I wonder whether ADR would have stopped this case going to court? It does require willing parties on either side, and I'm not sure that was the case here. It would have saved the insurer an awful lot of money, because we recovered more for the claimant than we would have taken in negotiation – by way of example, if the claim is worth £5 million that’s an extra £750,000. Also, it was an old CFA, so we have a 100% uplift on both liability and quantum! And, instead of finalising the whole case before the discount rate changes, they now run the risk that even a modest lump sum would increase by a million pounds if the rate drops.

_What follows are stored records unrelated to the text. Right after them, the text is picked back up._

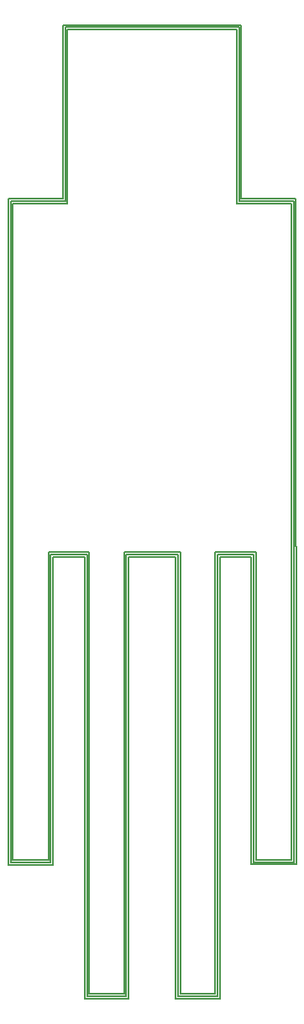
<source format=gbr>
%TF.GenerationSoftware,KiCad,Pcbnew,7.0.11*%
%TF.CreationDate,2025-02-23T17:02:11-08:00*%
%TF.ProjectId,enderman,656e6465-726d-4616-9e2e-6b696361645f,rev?*%
%TF.SameCoordinates,PX6ed1240PY84f1340*%
%TF.FileFunction,Profile,NP*%
%FSLAX46Y46*%
G04 Gerber Fmt 4.6, Leading zero omitted, Abs format (unit mm)*
G04 Created by KiCad (PCBNEW 7.0.11) date 2025-02-23 17:02:11*
%MOMM*%
%LPD*%
G01*
G04 APERTURE LIST*
%TA.AperFunction,Profile*%
%ADD10C,0.200000*%
%TD*%
G04 APERTURE END LIST*
D10*
X16127183Y2353124D02*
X16127183Y46829688D01*
X8185098Y47141289D02*
X8185098Y15591794D01*
X36968721Y15380474D02*
X36968721Y47398048D01*
X13458985Y99626563D02*
X13458985Y82360938D01*
X28793199Y2366794D02*
X25293199Y2366794D01*
X8429722Y81892188D02*
X13927769Y81892188D01*
X32451141Y15380474D02*
X36968721Y15380474D01*
X7951138Y47374610D02*
X7951138Y15357034D01*
X36490231Y81892188D02*
X36490231Y46929298D01*
X32920151Y46829688D02*
X28793199Y46829688D01*
X36724781Y47164027D02*
X36724781Y82125717D01*
X32684891Y46595586D02*
X32684891Y15614534D01*
X15892638Y2119744D02*
X19860355Y2119744D01*
X12234464Y15591794D02*
X12234464Y46595586D01*
X36968721Y47398048D02*
X36958721Y47398048D01*
X30990231Y81892188D02*
X36490231Y81892188D01*
X30990231Y99392188D02*
X30990231Y81892188D01*
X36724781Y82125717D02*
X31225371Y82125717D01*
X12468716Y15357034D02*
X12468716Y46360938D01*
X32920151Y15849224D02*
X32920151Y46829688D01*
X29261685Y1898044D02*
X29261685Y46360938D01*
X25059521Y46595586D02*
X25059521Y2132664D01*
X25293199Y46829688D02*
X19627183Y46829688D01*
X19860355Y46595586D02*
X25059521Y46595586D01*
X8194898Y82125717D02*
X8194898Y47141289D01*
X12000000Y46829688D02*
X12000000Y15825784D01*
X31458721Y82360938D02*
X31458721Y99860938D01*
X13693787Y99625941D02*
X13693787Y82125717D01*
X8194898Y47141289D02*
X8185098Y47141289D01*
X28793199Y46829688D02*
X28793199Y2366794D01*
X15658169Y1886334D02*
X20093716Y1886334D01*
X24826138Y1898044D02*
X29261685Y1898044D01*
X7951138Y15357034D02*
X12468716Y15357034D01*
X12234464Y46595586D02*
X15892638Y46595586D01*
X8419922Y15825784D02*
X8419922Y46907813D01*
X36500231Y46929298D02*
X36500231Y15849224D01*
X36734781Y15614534D02*
X36734781Y47164027D01*
X25059521Y2132664D02*
X29027237Y2132664D01*
X15658169Y46360938D02*
X15658169Y1886334D01*
X19860355Y2119744D02*
X19860355Y46595586D01*
X36958721Y47398048D02*
X36958721Y82360938D01*
X16127183Y46829688D02*
X12000000Y46829688D01*
X25293199Y2366794D02*
X25293199Y46829688D01*
X8419922Y46907813D02*
X8429722Y46907813D01*
X13458985Y82360938D02*
X7960938Y82360938D01*
X13458985Y99860938D02*
X13458985Y99626563D01*
X7960938Y47374610D02*
X7951138Y47374610D01*
X31225371Y99625941D02*
X13693787Y99625941D01*
X12000000Y15825784D02*
X8419922Y15825784D01*
X7960938Y82360938D02*
X7960938Y47374610D01*
X29261685Y46360938D02*
X32451141Y46360938D01*
X31458721Y99860938D02*
X13458985Y99860938D01*
X36500231Y15849224D02*
X32920151Y15849224D01*
X36958721Y82360938D02*
X31458721Y82360938D01*
X36734781Y47164027D02*
X36724781Y47164027D01*
X19627183Y46829688D02*
X19627183Y2353124D01*
X20093716Y46360938D02*
X24826138Y46360938D01*
X29027237Y2132664D02*
X29027237Y46595586D01*
X31225371Y82125717D02*
X31225371Y99625941D01*
X8429722Y46907813D02*
X8429722Y81892188D01*
X13927735Y99392188D02*
X30990231Y99392188D01*
X32684891Y15614534D02*
X36734781Y15614534D01*
X29027237Y46595586D02*
X32684891Y46595586D01*
X15892638Y46595586D02*
X15892638Y2119744D01*
X32451141Y46360938D02*
X32451141Y15380474D01*
X19627183Y2353124D02*
X16127183Y2353124D01*
X36490231Y46929298D02*
X36500231Y46929298D01*
X8185098Y15591794D02*
X12234464Y15591794D01*
X12468716Y46360938D02*
X15658169Y46360938D01*
X13693787Y82125717D02*
X8194898Y82125717D01*
X13927769Y81892188D02*
X13927735Y99392188D01*
X20093716Y1886334D02*
X20093716Y46360938D01*
X24826138Y46360938D02*
X24826138Y1898044D01*
M02*

</source>
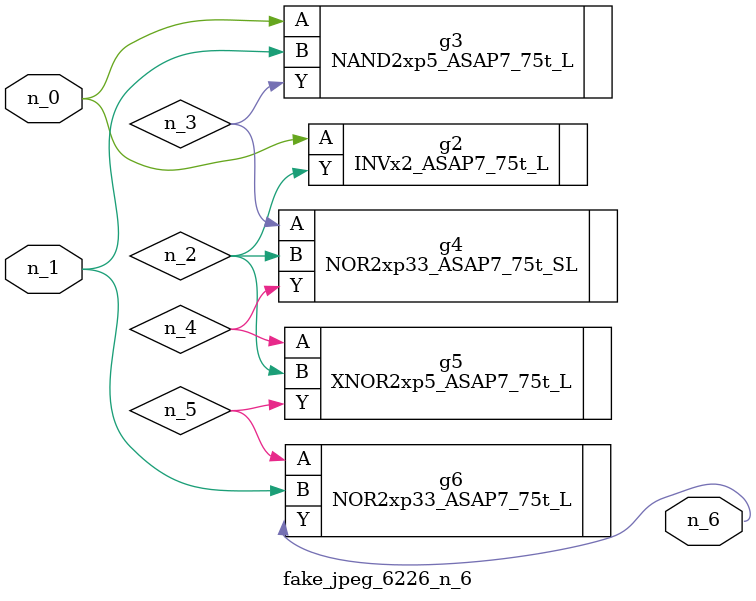
<source format=v>
module fake_jpeg_6226_n_6 (n_0, n_1, n_6);

input n_0;
input n_1;

output n_6;

wire n_2;
wire n_3;
wire n_4;
wire n_5;

INVx2_ASAP7_75t_L g2 ( 
.A(n_0),
.Y(n_2)
);

NAND2xp5_ASAP7_75t_L g3 ( 
.A(n_0),
.B(n_1),
.Y(n_3)
);

NOR2xp33_ASAP7_75t_SL g4 ( 
.A(n_3),
.B(n_2),
.Y(n_4)
);

XNOR2xp5_ASAP7_75t_L g5 ( 
.A(n_4),
.B(n_2),
.Y(n_5)
);

NOR2xp33_ASAP7_75t_L g6 ( 
.A(n_5),
.B(n_1),
.Y(n_6)
);


endmodule
</source>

For litigators, the message is almost always the same; make sure that you have good evidence. So many cases which you read about give the impression that, had the lawyers sorted the evidence out properly, the result would have been different. This demand for evidence permeates all personal injury and clinical negligence litigation – only two weeks ago, as I write, a judge distinctly preferred one obstetrician to another, causing the NHS Trust to lose a seven day case. The judge said about the defence expert: “I am afraid that I found Mr Howe’s complete disavowal of the appropriateness of having any regard to the fetal head circumference when considering the ventricle width, to lack rational foundation….”. In clinical negligence terms that is the ultimate criticism.

I can't say that we should avoid trial at all costs, because this is an example where being forced to fight has produced a wonderful result on our side. It is the exception, though, and it doesn’t make me want to change my methods – it’s so much better to control the process, and guarantee the result.